Yanira Avezuela pushed a radio into her back pocket and slipped in an earpiece under her dark, crimped hair. A green elastic key chain was wrapped around her right arm and on the counter in front of her was a PalmPilot linked to each checkout lane.
A fellow manager studied the schedule and listed who was off, who was late, who had called out. Customers streamed through the electric sliding doors at Midtown's new Walmart and the checkout lines grew. Her eight-hour shift just beginning, Avezuela took a deep breath.
Before the store's late-January opening, she was hired as a part-time employee, earning $8.35 an hour. She's now a customer service manager, a promotion that came with a small raise and a 38-hour work week. Avezuela, a mother of two, has lost 25 pounds.
"So much stress," she said, before quickly noting it's a good stress. "I wouldn't change anything."
For Midtown, the honeymoon with its neighborhood grocer has yet to end, and store and city officials say business is off to a promising start.
Walmart took over a building that had been empty for almost a year after Sweetbay Supermarket closed, leaving an already poor area without a neighborhood market. At the time, then-Mayor Bill Foster said he was shocked by the closure, though supermarket officials insisted they had warned him of the troubles.
New Mayor Rick Kriseman's staff has vowed to closely monitor the health of the new store.
"We definitely are making sure that we stay in close contact," said Nikki Gaskin-Capehart, the city's director of urban affairs.
Gaskin-Capehart, who knows manager Carl Spady on a first-name basis, shops often at the store and finds the parking lot almost always full.
"It speaks to the need," she said.
Walmart officials, she added, have told city staff that the store is hitting its revenue targets every week except the last one of the month.
The challenge, Spady said, has been spreading awareness. Employees continue to meet customers shopping there for the first time who only recently learned of the opening.
To better serve the local market, the store will begin to scale back on items that haven't sold well — like healthy frozen meals and gluten-free options — and bring in others that are in high demand, like organ meats and collard greens.
Spady, who commutes each day from his home in Tampa, has been with Walmart for about eight years. He was with Target, but moved because Walmart offered him more of a chance to do the kind of work he's doing now.
Spady took the Midtown store understanding the challenge but intent on making it succeed. He was in contact with the local Boys & Girls Club and the Pinellas County Urban League before the store even opened.
Avezuela, 32, was among those employees who lost her job when Sweetbay closed. Internal theft, she said, had been rampant there and was among the reasons the store struggled.
Spady said Walmart has caught just one employee stealing from the store.
At the community's request, Spady said they hired a third-party security company to ensure customers feel safe. They now pay off-duty St.
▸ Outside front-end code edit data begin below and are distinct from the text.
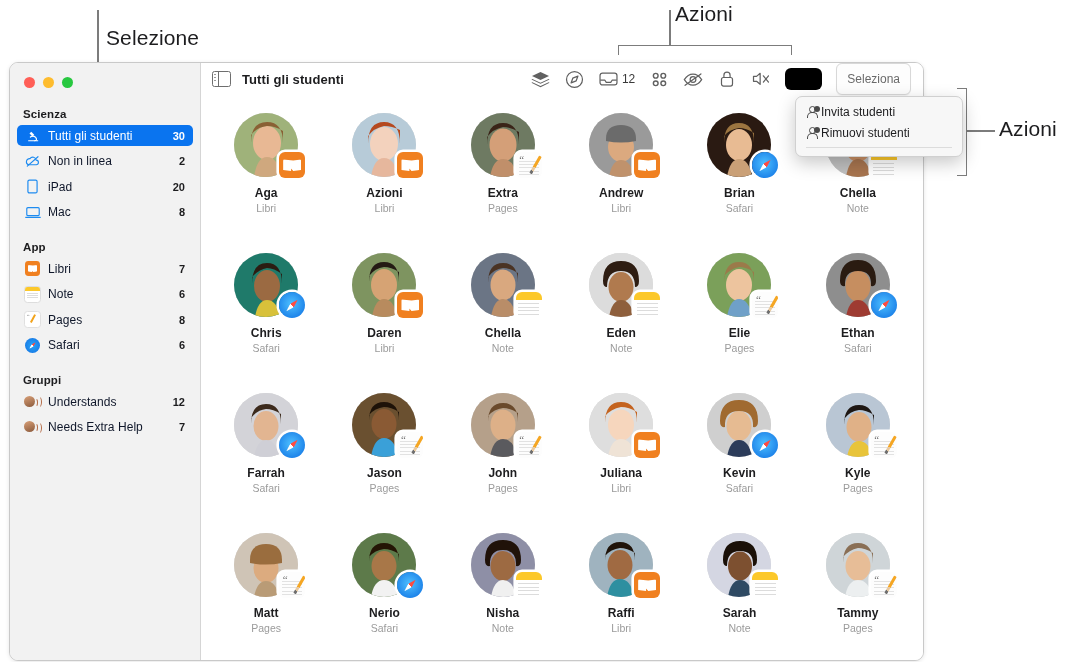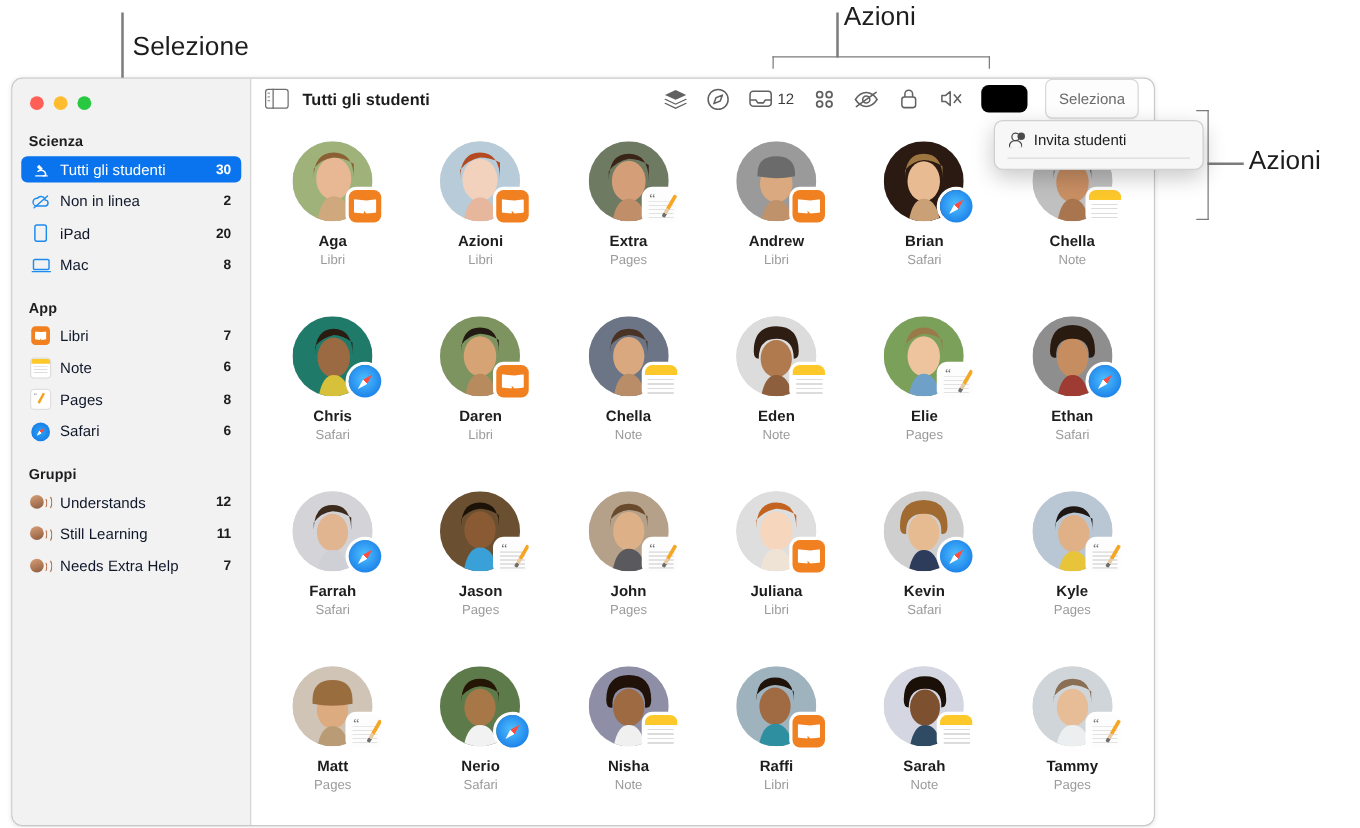--- a/index.html
+++ b/index.html
@@ -132,21 +132,21 @@
     clip-path:polygon(0 50%,50% 0,100% 50%,50% 100%);}
   .s-name{font-size:12px;font-weight:bold;color:#1d1d1f;margin-top:9px;letter-spacing:.05px;}
   .s-app{font-size:10.5px;color:#9b9b9b;margin-top:2px;}
 
   
   .menu{
     position:absolute;left:795px;top:96px;width:166px;
     background:#f7f7f7;border:1px solid #d0d0d0;border-radius:7px;
     box-shadow:0 6px 18px rgba(0,0,0,.22);padding:4px 0;z-index:40;
   }
-  .mi{display:flex;align-items:center;gap:7px;height:21px;padding:0 10px;font-size:12px;color:#1d1d1f;}
+  .mi{display:flex;align-items:center;gap:1px;height:21px;padding:0 10px;font-size:12px;color:#1d1d1f;}
   .mdiv{height:1px;background:#dcdcdc;margin:4px 10px;}
   .mic{width:14px;height:14px;position:relative;flex:0 0 14px;}
   .mic .p-head{position:absolute;left:2.5px;top:1px;width:5.6px;height:5.6px;border-radius:50%;
     border:1.2px solid #4a4a4a;}
   .mic .p-body{position:absolute;left:.5px;top:7.4px;width:9.6px;height:5px;
     border:1.2px solid #4a4a4a;border-bottom:none;border-radius:5px 5px 0 0;}
   .mic .p-dot{position:absolute;right:0;top:1.5px;width:6px;height:6px;border-radius:50%;background:#4a4a4a;}
   .mic.x-circle{border:1.2px solid #4a4a4a;border-radius:50%;}
   .mic.x-circle:before,.mic.x-circle:after{content:"";position:absolute;left:2.6px;top:5.8px;
     width:6.4px;height:1.1px;background:#4a4a4a;}
@@ -274,31 +274,20 @@
         <span class="cnt">12</span>
       </div>
       <div class="row">
         <span class="ico">
             <span class="grp">
               <span class="head"></span>
               <span class="w1"></span>
               <span class="w2"></span>
             </span>
           </span>
-        <span class="lbl">Still Learning</span>
-        <span class="cnt">11</span>
-      </div>
-      <div class="row">
-        <span class="ico">
-            <span class="grp">
-              <span class="head"></span>
-              <span class="w1"></span>
-              <span class="w2"></span>
-            </span>
-          </span>
         <span class="lbl">Needs Extra Help</span>
         <span class="cnt">7</span>
       </div>
     </div>
 
   </div>
 
   <div class="main">
 
     <div class="toolbar">
@@ -787,14 +776,22 @@
 
 <div class="menu">
   <div class="mi">
     <span class="mic">
         <span class="p-head"></span>
         <span class="p-body"></span>
         <span class="p-dot"></span>
       </span>
     <span>Invita studenti</span>
   </div>
+  <div class="mi">
+    <span class="mic">
+        <span class="p-head"></span>
+        <span class="p-body"></span>
+        <span class="p-dot"></span>
+      </span>
+    <span>Rimuovi studenti</span>
+  </div>
   <div class="mdiv"></div>
 </div>
 
 </body></html>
Petersburg police officers instead.
In the past three months, officers have filed 31 reports in response to calls for service at the shopping center's address.
As was hoped, Walmart's presence has reinvigorated businesses in Tangerine Plaza at 22nd Street and 18th Avenue S. Business at Meme's Beauty Gallery had dropped by more than 60 percent in 2013 but has begun to recover.
"It's picked up well," said Nikita Lane, the salon owner's sister. "Now she's getting walk-ins."
The clientele has grown so much that the salon may hire new stylists.
Employees at a nearby Chinese restaurant and a clothing store also said they've had boosts in foot traffic, and revenue, in recent months.
Such collateral effects didn't surprise Spady.
"We're trying," he said, "to be a store of the community."